## WORK TO BE COMPLETED
Only the text of the records below belongs in the answer, copied exactly, with pictures omitted.

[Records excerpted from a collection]
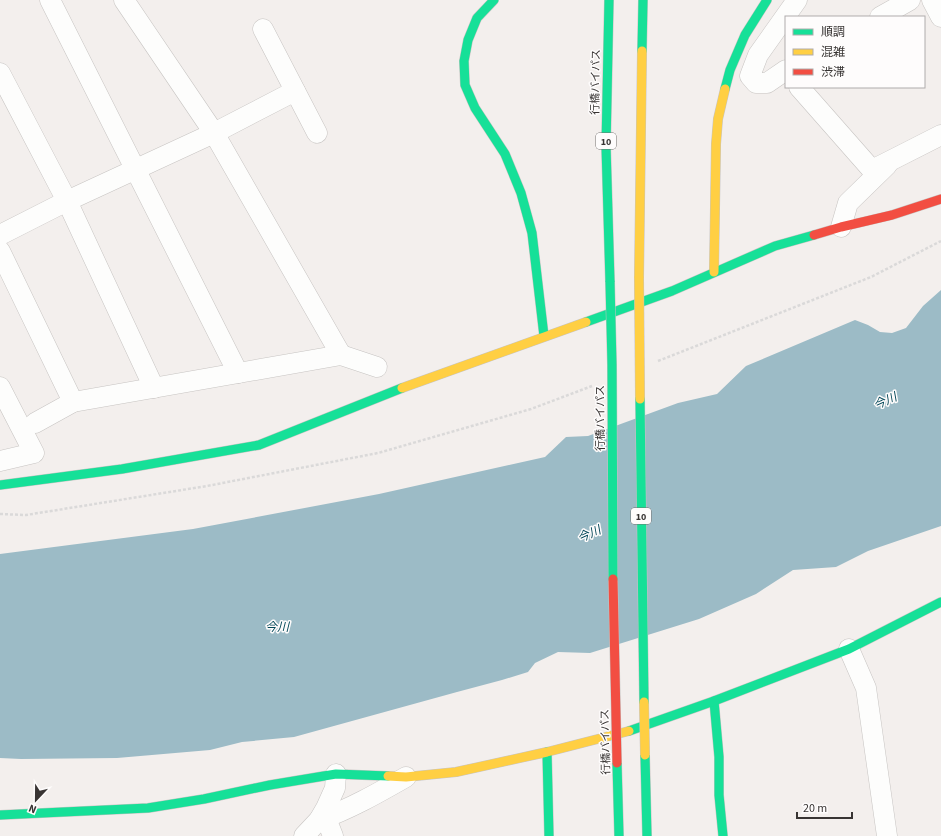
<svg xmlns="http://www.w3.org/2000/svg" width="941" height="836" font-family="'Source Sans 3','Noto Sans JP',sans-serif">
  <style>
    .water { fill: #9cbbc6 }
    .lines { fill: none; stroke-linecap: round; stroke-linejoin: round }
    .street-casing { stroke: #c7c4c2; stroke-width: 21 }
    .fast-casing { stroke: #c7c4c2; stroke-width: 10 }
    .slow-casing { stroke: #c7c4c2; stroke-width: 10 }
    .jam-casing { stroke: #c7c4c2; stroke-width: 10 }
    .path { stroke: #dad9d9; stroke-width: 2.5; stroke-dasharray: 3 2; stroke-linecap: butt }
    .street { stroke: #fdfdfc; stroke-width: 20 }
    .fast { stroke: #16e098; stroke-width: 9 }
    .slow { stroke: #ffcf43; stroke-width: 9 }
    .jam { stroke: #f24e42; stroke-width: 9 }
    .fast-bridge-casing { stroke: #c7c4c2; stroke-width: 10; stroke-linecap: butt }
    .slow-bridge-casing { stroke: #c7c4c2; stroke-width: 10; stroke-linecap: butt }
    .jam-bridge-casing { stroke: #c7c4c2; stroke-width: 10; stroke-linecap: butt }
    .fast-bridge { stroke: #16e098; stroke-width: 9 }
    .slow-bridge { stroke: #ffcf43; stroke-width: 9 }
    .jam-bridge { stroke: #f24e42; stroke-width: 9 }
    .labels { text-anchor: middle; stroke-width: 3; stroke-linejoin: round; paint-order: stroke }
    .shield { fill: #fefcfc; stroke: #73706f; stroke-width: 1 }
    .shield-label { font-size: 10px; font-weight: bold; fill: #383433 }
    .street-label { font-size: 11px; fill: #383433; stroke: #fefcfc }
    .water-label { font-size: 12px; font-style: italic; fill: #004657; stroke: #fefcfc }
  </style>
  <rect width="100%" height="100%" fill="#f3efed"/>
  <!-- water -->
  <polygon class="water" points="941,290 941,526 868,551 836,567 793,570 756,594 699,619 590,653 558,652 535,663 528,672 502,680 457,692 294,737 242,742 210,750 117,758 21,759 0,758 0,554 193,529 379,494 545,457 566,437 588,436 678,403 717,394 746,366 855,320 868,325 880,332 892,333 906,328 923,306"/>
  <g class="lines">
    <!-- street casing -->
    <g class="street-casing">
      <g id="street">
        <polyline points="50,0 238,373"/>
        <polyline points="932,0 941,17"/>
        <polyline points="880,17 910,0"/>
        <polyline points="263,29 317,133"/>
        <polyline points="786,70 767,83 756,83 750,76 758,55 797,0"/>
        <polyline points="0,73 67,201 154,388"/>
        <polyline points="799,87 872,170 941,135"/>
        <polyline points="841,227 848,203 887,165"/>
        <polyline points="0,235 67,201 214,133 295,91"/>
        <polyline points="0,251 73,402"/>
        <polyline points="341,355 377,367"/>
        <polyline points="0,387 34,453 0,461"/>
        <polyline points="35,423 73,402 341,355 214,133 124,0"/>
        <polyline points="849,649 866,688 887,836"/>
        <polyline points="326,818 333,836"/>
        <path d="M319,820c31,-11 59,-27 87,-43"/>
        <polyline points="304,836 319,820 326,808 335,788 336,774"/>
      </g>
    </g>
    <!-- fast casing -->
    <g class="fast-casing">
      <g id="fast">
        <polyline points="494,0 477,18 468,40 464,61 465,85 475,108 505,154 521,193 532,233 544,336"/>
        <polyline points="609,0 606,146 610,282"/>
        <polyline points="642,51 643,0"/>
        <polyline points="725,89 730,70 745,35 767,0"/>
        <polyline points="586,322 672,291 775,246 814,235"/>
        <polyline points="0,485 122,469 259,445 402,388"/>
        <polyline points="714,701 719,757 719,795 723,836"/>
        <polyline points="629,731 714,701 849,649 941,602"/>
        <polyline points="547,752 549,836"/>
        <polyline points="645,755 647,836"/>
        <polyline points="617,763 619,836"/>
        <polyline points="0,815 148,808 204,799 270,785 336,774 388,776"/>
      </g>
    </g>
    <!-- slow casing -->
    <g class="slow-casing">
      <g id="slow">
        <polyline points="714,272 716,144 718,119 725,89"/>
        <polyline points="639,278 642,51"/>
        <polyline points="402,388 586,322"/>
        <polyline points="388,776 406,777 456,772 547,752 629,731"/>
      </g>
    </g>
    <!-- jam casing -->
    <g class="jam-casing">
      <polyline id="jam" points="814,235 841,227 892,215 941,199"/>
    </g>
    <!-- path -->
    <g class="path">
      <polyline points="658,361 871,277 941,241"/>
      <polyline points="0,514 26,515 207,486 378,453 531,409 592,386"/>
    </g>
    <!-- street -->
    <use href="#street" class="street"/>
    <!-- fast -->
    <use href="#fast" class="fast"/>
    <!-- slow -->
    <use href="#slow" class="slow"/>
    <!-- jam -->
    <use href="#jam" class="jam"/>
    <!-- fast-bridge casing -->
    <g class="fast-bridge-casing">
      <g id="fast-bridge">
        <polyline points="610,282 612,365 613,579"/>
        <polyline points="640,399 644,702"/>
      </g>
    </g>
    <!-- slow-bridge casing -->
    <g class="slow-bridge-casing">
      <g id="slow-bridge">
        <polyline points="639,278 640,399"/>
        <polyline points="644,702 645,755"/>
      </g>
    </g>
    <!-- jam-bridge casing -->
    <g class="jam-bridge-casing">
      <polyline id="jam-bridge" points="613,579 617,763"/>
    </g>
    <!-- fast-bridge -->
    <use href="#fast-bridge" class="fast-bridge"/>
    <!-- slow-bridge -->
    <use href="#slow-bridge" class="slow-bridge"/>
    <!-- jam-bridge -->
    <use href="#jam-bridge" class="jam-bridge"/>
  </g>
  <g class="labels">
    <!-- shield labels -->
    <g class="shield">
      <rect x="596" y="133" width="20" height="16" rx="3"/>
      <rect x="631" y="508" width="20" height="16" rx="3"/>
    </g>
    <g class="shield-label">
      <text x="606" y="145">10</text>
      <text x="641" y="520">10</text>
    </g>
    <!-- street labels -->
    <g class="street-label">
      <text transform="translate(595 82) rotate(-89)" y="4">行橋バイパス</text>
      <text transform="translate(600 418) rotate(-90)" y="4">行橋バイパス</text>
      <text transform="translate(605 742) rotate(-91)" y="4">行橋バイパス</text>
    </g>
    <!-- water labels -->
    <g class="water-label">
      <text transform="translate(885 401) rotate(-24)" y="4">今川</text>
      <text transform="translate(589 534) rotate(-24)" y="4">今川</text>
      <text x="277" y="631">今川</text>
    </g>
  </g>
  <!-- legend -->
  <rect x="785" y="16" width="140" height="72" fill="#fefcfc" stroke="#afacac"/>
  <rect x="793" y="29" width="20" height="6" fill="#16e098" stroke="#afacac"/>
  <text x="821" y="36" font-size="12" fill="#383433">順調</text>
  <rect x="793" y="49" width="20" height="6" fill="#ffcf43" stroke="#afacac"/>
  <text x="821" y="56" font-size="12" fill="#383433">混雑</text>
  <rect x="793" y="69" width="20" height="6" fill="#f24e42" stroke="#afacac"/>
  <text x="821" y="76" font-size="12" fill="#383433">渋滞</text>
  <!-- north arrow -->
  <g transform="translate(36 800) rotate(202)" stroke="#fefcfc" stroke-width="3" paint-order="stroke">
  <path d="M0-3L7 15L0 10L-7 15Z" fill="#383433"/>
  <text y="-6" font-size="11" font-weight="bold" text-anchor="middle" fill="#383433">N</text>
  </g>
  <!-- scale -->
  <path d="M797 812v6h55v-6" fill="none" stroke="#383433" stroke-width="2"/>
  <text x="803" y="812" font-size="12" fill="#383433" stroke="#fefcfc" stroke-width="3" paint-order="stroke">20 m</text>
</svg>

## SOLUTION TO THIS PROBLEM
<svg xmlns="http://www.w3.org/2000/svg" width="941" height="836" font-family="'Source Sans 3','Noto Sans JP',sans-serif">
  <style>
    .water { fill: #9cbbc6 }
    .lines { fill: none; stroke-linecap: round; stroke-linejoin: round }
    .street-casing { stroke: #c7c4c2; stroke-width: 21 }
    .fast-casing { stroke: #c7c4c2; stroke-width: 10 }
    .slow-casing { stroke: #c7c4c2; stroke-width: 10 }
    .jam-casing { stroke: #c7c4c2; stroke-width: 10 }
    .path { stroke: #dad9d9; stroke-width: 2.5; stroke-dasharray: 3 2; stroke-linecap: butt }
    .street { stroke: #fdfdfc; stroke-width: 20 }
    .fast { stroke: #16e098; stroke-width: 9 }
    .slow { stroke: #ffcf43; stroke-width: 9 }
    .jam { stroke: #f24e42; stroke-width: 9 }
    .fast-bridge-casing { stroke: #c7c4c2; stroke-width: 10; stroke-linecap: butt }
    .slow-bridge-casing { stroke: #c7c4c2; stroke-width: 10; stroke-linecap: butt }
    .jam-bridge-casing { stroke: #c7c4c2; stroke-width: 10; stroke-linecap: butt }
    .fast-bridge { stroke: #16e098; stroke-width: 9 }
    .slow-bridge { stroke: #ffcf43; stroke-width: 9 }
    .jam-bridge { stroke: #f24e42; stroke-width: 9 }
    .labels { text-anchor: middle; stroke-width: 3; stroke-linejoin: round; paint-order: stroke }
    .shield { fill: #fefcfc; stroke: #73706f; stroke-width: 1 }
    .shield-label { font-size: 10px; font-weight: bold; fill: #383433 }
    .street-label { font-size: 11px; fill: #383433; stroke: #fefcfc }
    .water-label { font-size: 12px; font-style: italic; fill: #004657; stroke: #fefcfc }
  </style>
  <rect width="100%" height="100%" fill="#f3efed"/>
  <!-- water -->
  <polygon class="water" points="941,290 941,526 868,551 836,567 793,570 756,594 699,619 590,653 558,652 535,663 528,672 502,680 457,692 294,737 242,742 210,750 117,758 21,759 0,758 0,554 193,529 379,494 545,457 566,437 588,436 678,403 717,394 746,366 855,320 868,325 880,332 892,333 906,328 923,306"/>
  <g class="lines">
    <!-- street casing -->
    <g class="street-casing">
      <g id="street">
        <polyline points="50,0 238,373"/>
        <polyline points="932,0 941,17"/>
        <polyline points="880,17 910,0"/>
        <polyline points="263,29 317,133"/>
        <polyline points="786,70 767,83 756,83 750,76 758,55 797,0"/>
        <polyline points="0,73 67,201 154,388"/>
        <polyline points="799,87 872,170 941,135"/>
        <polyline points="841,227 848,203 887,165"/>
        <polyline points="0,235 67,201 214,133 295,91"/>
        <polyline points="0,251 73,402"/>
        <polyline points="341,355 377,367"/>
        <polyline points="0,387 34,453 0,461"/>
        <polyline points="35,423 73,402 341,355 214,133 124,0"/>
        <polyline points="849,649 866,688 887,836"/>
        <polyline points="326,818 333,836"/>
        <path d="M319,820c31,-11 59,-27 87,-43"/>
        <polyline points="304,836 319,820 326,808 335,788 336,774"/>
      </g>
    </g>
    <!-- fast casing -->
    <g class="fast-casing">
      <g id="fast">
        <polyline points="494,0 477,18 468,40 464,61 465,85 475,108 505,154 521,193 532,233 544,336"/>
        <polyline points="609,0 606,146 610,282"/>
        <polyline points="642,51 643,0"/>
        <polyline points="725,89 730,70 745,35 767,0"/>
        <polyline points="586,322 672,291 775,246 814,235"/>
        <polyline points="0,485 122,469 259,445 402,388"/>
        <polyline points="714,701 719,757 719,795 723,836"/>
        <polyline points="629,731 714,701 849,649 941,602"/>
        <polyline points="547,752 549,836"/>
        <polyline points="645,755 647,836"/>
        <polyline points="617,763 619,836"/>
        <polyline points="0,815 148,808 204,799 270,785 336,774 388,776"/>
      </g>
    </g>
    <!-- slow casing -->
    <g class="slow-casing">
      <g id="slow">
        <polyline points="714,272 716,144 718,119 725,89"/>
        <polyline points="639,278 642,51"/>
        <polyline points="402,388 586,322"/>
        <polyline points="388,776 406,777 456,772 547,752 629,731"/>
      </g>
    </g>
    <!-- jam casing -->
    <g class="jam-casing">
      <polyline id="jam" points="814,235 841,227 892,215 941,199"/>
    </g>
    <!-- path -->
    <g class="path">
      <polyline points="658,361 871,277 941,241"/>
      <polyline points="0,514 26,515 207,486 378,453 531,409 592,386"/>
    </g>
    <!-- street -->
    <use href="#street" class="street"/>
    <!-- fast -->
    <use href="#fast" class="fast"/>
    <!-- slow -->
    <use href="#slow" class="slow"/>
    <!-- jam -->
    <use href="#jam" class="jam"/>
    <!-- fast-bridge casing -->
    <g class="fast-bridge-casing">
      <g id="fast-bridge">
        <polyline points="610,282 612,365 613,579"/>
        <polyline points="640,399 644,702"/>
      </g>
    </g>
    <!-- slow-bridge casing -->
    <g class="slow-bridge-casing">
      <g id="slow-bridge">
        <polyline points="639,278 640,399"/>
        <polyline points="644,702 645,755"/>
      </g>
    </g>
    <!-- jam-bridge casing -->
    <g class="jam-bridge-casing">
      <polyline id="jam-bridge" points="613,579 617,763"/>
    </g>
    <!-- fast-bridge -->
    <use href="#fast-bridge" class="fast-bridge"/>
    <!-- slow-bridge -->
    <use href="#slow-bridge" class="slow-bridge"/>
    <!-- jam-bridge -->
    <use href="#jam-bridge" class="jam-bridge"/>
  </g>
  <g class="labels">
    <!-- shield labels -->
    <g class="shield">
      <rect x="596" y="133" width="20" height="16" rx="3"/>
      <rect x="631" y="508" width="20" height="16" rx="3"/>
    </g>
    <g class="shield-label">
      <text x="606" y="145">10</text>
      <text x="641" y="520">10</text>
    </g>
    <!-- street labels -->
    <g class="street-label">
      <text transform="translate(595 82) rotate(-89)" y="4">行橋バイパス</text>
      <text transform="translate(600 418) rotate(-90)" y="4">行橋バイパス</text>
      <text transform="translate(605 742) rotate(-91)" y="4">行橋バイパス</text>
    </g>
    <!-- water labels -->
    <g class="water-label">
      <text transform="translate(885 401) rotate(-24)" y="4">今川</text>
      <text transform="translate(589 534) rotate(-24)" y="4">今川</text>
      <text x="277" y="631">今川</text>
    </g>
  </g>
  <!-- legend -->
  <rect x="785" y="16" width="140" height="72" fill="#fefcfc" stroke="#afacac"/>
  <rect x="793" y="29" width="20" height="6" fill="#16e098" stroke="#afacac"/>
  <text x="821" y="36" font-size="12" fill="#383433">順調</text>
  <rect x="793" y="49" width="20" height="6" fill="#ffcf43" stroke="#afacac"/>
  <text x="821" y="56" font-size="12" fill="#383433">混雑</text>
  <rect x="793" y="69" width="20" height="6" fill="#f24e42" stroke="#afacac"/>
  <text x="821" y="76" font-size="12" fill="#383433">渋滞</text>
  <!-- north arrow -->
  <g transform="translate(36 800) rotate(202)" stroke="#fefcfc" stroke-width="3" paint-order="stroke">
  <path d="M0-3L7 15L0 10L-7 15Z" fill="#383433"/>
  <text y="-6" font-size="11" font-weight="bold" text-anchor="middle" fill="#383433">N</text>
  </g>
  <!-- scale -->
  <path d="M797 812v6h55v-6" fill="none" stroke="#383433" stroke-width="2"/>
  <text x="803" y="812" font-size="12" fill="#383433" stroke="#fefcfc" stroke-width="3" paint-order="stroke">20 m</text>
</svg>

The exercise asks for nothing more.